─── Extrait

Le 7 novembre 1987, Zine el-Abidine ben Ali prenait le pouvoir à la faveur de ce que l’on appellera très vite un « coup d’Etat médical ». Il y a vingt ans donc que la vie politique tunisienne vit sous la coupe du Rassemblement constitutionnel démocratique (RCD), parti présidentiel omnipotent. Vingt ans que le pays se fige dans une dictature qui ne veut pas dire son nom, en totale contradiction avec l’image que souhaite se donner ce président hors normes, celle de « chantre de la démocratisation du pays ». D’aucuns objecteront que le pays connaît une croissance économique continue et rayonne aujourd’hui sur tout le Maghreb. Ils évoqueront enfin la nécessaire efficacité de la lutte antiterroriste pour justifier l’ampleur de la répression à l’encontre de toutes les voix dissidentes. Les arguments de ces défenseurs d’un « réformisme à la tunisienne » sont connus, jusqu’au sein même des instances internationales, où des associations créées de toutes pièces par le régime s’acharnent à empêcher les organisations indépendantes de s’exprimer. Nous pourrions être fatigués de devoir sans cesse rétablir certains faits indéniables. Ainsi, si le statut des Tunisiennes a effectivement pu être considéré comme le plus progressiste de la région dans les années 80, force est de constater qu’il n’a guère évolué depuis.
Par ailleurs, toujours citée en exemple en matière de réformes économiques, la Tunisie ignore encore l’impact du démantèlement des accords textile sur les droits économiques et sociaux des ouvrières de ce secteur. Quant aux investissements effectués dans le domaine des nouvelles technologies de l’information, ils ne peuvent guère se concrétiser dans les faits, au regard des graves atteintes aux libertés d’expression et d’information constatées chaque jour dans le pays. L’autocensure est pratiquée à outrance. Par ailleurs, si des réformes politiques ont pu voir le jour durant les quelque temps qui ont suivi l’accession au pouvoir de Ben Ali, il ne s’agit bien souvent que de réformettes. La décision prise en 2002 d’étendre le nombre de mandats présidentiels, pourtant limités à trois en 1988, en constitue à ce titre l’un des exemples les plus édifiants. Réélu en 2004 pour un quatrième mandat (avec 99,91 % des voix), le président Ben Ali pourra briguer un cinquième mandat.

──────
─── Données à examiner

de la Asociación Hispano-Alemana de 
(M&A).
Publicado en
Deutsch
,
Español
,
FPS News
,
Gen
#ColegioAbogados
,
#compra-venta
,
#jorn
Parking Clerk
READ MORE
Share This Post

──────
─── Données à examiner

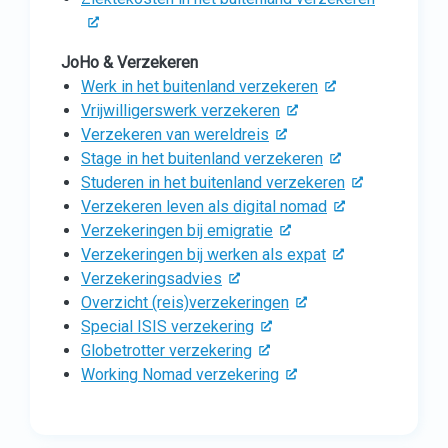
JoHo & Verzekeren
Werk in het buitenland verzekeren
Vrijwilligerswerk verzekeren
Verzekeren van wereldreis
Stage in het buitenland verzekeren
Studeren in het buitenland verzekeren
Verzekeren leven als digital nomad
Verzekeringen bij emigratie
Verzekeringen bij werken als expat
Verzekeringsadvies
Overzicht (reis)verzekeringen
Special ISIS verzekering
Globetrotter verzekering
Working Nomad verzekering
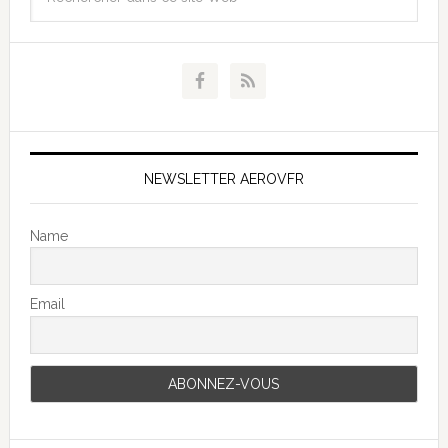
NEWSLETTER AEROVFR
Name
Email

──────
─── Données à examiner

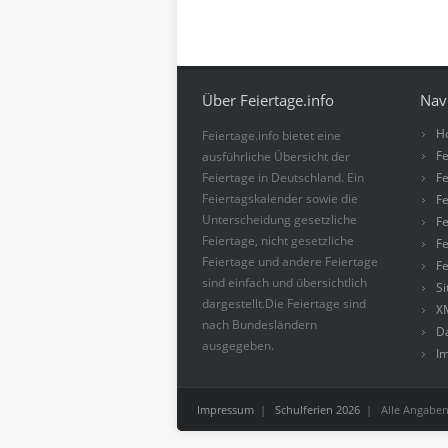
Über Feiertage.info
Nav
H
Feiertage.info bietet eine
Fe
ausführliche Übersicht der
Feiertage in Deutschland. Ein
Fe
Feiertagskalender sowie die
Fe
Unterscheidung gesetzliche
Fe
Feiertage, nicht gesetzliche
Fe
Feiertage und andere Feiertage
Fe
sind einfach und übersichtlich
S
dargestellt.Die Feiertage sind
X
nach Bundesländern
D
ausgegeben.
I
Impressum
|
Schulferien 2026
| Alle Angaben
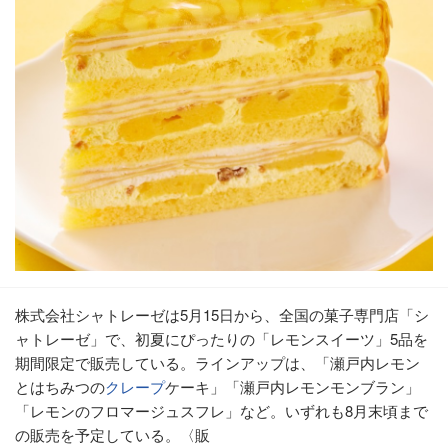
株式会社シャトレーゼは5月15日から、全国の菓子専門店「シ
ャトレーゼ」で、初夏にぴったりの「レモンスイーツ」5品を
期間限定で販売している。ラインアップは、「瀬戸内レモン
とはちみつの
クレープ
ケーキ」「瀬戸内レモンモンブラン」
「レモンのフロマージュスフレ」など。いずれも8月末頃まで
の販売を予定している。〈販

──────

> **Consigne**: Traduisez en anglais cette phrase de l'extrait sur la Tunisie de Ben Ali : « Réélu en 2004 pour un quatrième mandat (avec 99,91 % des voix), le président Ben Ali pourra briguer un cinquième mandat. » Les items constituent un matériau distinct de l'extrait.

> **Corrigé**: Re-elected in 2004 for a fourth term (with 99.91% of the vote), President Ben Ali will be able to run for a fifth term.